Un ensayo de mundialización del descontento


El 15 de octubre ha contemplado un ensayo de coordinar las protestas de muchos indignados en cientos de ciudades con el resultado que se verá, pero que, en cualquier caso, y al entender de los protagonistas, supondrá un avance en los intentos de globalizar las protestas, más allá del viejo empeño de los activistas, casi profesionales del ramo, que se han dedicado a entorpecer las cumbres internacionales, y que han tenido carácter violento. Aparentemente, la franquicia franco-española del 15M ha ido aclimatándose en diversas ciudades del mundo con una modificación sustancial respecto a nuestro 15M: el objetivo de los ataques no es la clase política y su supuesto falseamiento de la democracia, sino las maniobras financieras internacionales que, según ellos, son la causa de la crisis económica que atenaza al mundo. Hay otra diferencia nada desdeñable, y es que las policías del mundo no tienen unos jefes tan sensibles como Rubalcaba, sino que están dirigidas por gentes elementales y directas que creen que la misión de la policía es favorecer el uso general de los espacios públicos sin permitir que nadie se apropie  de la calle, por nobles que sean los motivos alegados. Tal vez Rubalcaba podría encontrar en el futuro un buen campo de trabajo en escuelas de formación de policías para que se pongan al tanto de sus ideas y se comporten con talante.
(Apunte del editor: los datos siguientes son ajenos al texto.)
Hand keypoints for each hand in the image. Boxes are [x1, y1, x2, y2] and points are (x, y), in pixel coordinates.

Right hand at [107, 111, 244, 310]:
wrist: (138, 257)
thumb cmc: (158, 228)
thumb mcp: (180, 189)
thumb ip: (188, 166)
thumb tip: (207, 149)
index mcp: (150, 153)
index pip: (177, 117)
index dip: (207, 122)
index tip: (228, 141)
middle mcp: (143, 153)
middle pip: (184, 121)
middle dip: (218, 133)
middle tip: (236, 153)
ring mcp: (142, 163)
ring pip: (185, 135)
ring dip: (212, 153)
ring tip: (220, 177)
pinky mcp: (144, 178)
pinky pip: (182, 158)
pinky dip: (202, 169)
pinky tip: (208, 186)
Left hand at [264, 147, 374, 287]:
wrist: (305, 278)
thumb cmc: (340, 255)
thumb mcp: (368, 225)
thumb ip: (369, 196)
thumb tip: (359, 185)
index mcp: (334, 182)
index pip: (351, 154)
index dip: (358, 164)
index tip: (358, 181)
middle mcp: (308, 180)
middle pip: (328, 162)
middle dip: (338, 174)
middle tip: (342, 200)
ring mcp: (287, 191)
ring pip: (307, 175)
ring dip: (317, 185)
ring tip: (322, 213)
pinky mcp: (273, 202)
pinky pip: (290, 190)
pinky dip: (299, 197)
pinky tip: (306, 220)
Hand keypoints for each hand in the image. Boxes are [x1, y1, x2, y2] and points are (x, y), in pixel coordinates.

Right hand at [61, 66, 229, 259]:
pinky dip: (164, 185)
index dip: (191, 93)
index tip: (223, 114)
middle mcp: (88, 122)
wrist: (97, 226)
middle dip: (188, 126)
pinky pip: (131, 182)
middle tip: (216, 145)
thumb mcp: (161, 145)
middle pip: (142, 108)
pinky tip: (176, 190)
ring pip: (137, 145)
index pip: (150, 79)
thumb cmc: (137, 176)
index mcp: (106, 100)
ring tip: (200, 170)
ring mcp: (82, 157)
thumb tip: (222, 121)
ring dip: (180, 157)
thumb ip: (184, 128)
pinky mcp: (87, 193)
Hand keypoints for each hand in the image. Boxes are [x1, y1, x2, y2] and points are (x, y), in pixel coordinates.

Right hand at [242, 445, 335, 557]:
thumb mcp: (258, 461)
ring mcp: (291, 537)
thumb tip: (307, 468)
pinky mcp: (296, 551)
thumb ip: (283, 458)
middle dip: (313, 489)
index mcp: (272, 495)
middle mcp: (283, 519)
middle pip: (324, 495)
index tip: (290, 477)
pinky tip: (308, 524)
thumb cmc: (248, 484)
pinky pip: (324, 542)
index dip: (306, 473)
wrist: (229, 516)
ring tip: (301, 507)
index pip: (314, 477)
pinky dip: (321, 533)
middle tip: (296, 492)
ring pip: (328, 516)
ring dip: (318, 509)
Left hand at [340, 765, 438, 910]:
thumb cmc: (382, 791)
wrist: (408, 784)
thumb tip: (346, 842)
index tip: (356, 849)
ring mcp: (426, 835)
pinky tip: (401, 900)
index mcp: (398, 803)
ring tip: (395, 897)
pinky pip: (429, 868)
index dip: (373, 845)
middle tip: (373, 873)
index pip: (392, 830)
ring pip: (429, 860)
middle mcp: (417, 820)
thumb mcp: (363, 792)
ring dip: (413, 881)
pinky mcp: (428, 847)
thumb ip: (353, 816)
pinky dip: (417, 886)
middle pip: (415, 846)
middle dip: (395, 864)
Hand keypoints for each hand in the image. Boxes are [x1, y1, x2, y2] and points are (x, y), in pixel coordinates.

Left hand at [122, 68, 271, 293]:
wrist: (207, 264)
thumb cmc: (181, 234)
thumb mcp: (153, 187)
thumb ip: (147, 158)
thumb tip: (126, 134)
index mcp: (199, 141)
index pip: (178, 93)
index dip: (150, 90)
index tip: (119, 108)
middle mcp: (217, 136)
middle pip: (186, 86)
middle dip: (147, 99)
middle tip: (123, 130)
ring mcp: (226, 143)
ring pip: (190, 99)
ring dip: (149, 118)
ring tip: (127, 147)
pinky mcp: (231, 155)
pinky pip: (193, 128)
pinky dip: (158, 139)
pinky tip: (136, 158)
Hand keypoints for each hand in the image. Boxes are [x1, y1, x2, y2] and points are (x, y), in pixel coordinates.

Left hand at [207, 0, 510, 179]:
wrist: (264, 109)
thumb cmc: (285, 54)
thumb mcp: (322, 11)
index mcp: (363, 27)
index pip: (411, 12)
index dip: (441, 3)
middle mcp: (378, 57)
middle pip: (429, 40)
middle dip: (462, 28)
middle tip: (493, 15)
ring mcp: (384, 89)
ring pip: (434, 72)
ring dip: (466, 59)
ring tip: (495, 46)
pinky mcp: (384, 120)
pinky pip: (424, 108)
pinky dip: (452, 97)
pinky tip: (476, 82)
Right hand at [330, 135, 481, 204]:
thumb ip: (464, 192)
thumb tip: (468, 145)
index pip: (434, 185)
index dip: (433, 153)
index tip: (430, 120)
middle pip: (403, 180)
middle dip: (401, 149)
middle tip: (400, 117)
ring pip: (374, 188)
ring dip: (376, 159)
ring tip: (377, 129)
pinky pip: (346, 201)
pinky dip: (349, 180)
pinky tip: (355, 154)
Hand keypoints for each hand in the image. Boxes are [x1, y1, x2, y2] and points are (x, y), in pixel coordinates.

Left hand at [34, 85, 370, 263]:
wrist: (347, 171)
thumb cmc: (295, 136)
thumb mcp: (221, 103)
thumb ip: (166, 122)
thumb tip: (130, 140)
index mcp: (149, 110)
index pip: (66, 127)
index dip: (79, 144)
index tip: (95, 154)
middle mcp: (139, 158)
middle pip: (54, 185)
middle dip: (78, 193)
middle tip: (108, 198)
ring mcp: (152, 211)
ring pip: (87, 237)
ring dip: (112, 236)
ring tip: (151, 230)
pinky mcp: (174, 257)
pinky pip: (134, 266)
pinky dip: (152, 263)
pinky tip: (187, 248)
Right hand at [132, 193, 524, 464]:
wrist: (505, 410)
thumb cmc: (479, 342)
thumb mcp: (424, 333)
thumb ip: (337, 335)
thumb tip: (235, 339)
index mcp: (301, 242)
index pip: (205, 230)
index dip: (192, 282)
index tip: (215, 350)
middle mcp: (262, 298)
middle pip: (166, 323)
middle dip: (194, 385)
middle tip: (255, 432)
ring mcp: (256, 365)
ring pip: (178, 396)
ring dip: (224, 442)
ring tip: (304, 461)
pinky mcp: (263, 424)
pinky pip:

Así como el 15-M pareció inicialmente un movimiento renovador, aunque pronto controlado de manera férrea por las falanges de la ultraizquierda a la búsqueda de una causa verosímil para esconder su odio a la democracia,  la indignación globalizada se alimenta de un maniqueísmo, y de un odio a la libertad política, con escasas capacidades de engañar a nadie. Bajo capa de un discurso contra los abusos financieros, se pretende la abolición de la libertad, para que el mundo acate mansamente los dictámenes y ocurrencias de unos señoritos escasamente ilustrados, pero dispuestos a hacerse  por las bravas con un lugar al sol desde el que refrescar y reverdecer los supuestos éxitos de las políticas de izquierda. No se molestarán en concretar, porque es más fácil señalar lo que está mal que decir cómo puede evitarse, y porque les viene bien el tono apocalíptico para promover su paraíso, un escenario que se llenaría de policías y fusilamientos, como siempre ha sucedido, en el caso, extremadamente improbable, sin duda, de que estos activistas al ataque consiguieran lo que se proponen.
En España estaremos seguramente a la cabeza del mundo en esta clase de hazañas, no en vano hemos gozado durante dos legislaturas de un Zapatero, que es el tipo de político que esta gente admira, y de una policía anestesiada por las doctrinas melifluas de Rubalcaba sobre lo muy inconveniente que puede llegar a resultar molestar o interferir las andanzas y acampadas de estas gentes. Además, a nadie se le escapa que es conveniente ir cogiendo forma para el momento en que el desorden financiero internacional consume la tropelía de poner en la Moncloa a un político del PP, algo que, al parecer, nada tendrá que ver con la democracia ni con el voto de los españoles, tan tontos y tan perversos que desoyen las pintorescas y vacuas enseñanzas que proclaman estos  sujetos.
Quien vaya a ser ministro del Interior tendrá trabajo, pero será menos del que se puede imaginar si hace las cosas bien desde el principio y asegura el uso de la calle por todos, algo que aquí ya no se lleva en cuanto a cualquiera se le antoja mostrar lo muy indignado que  se encuentra.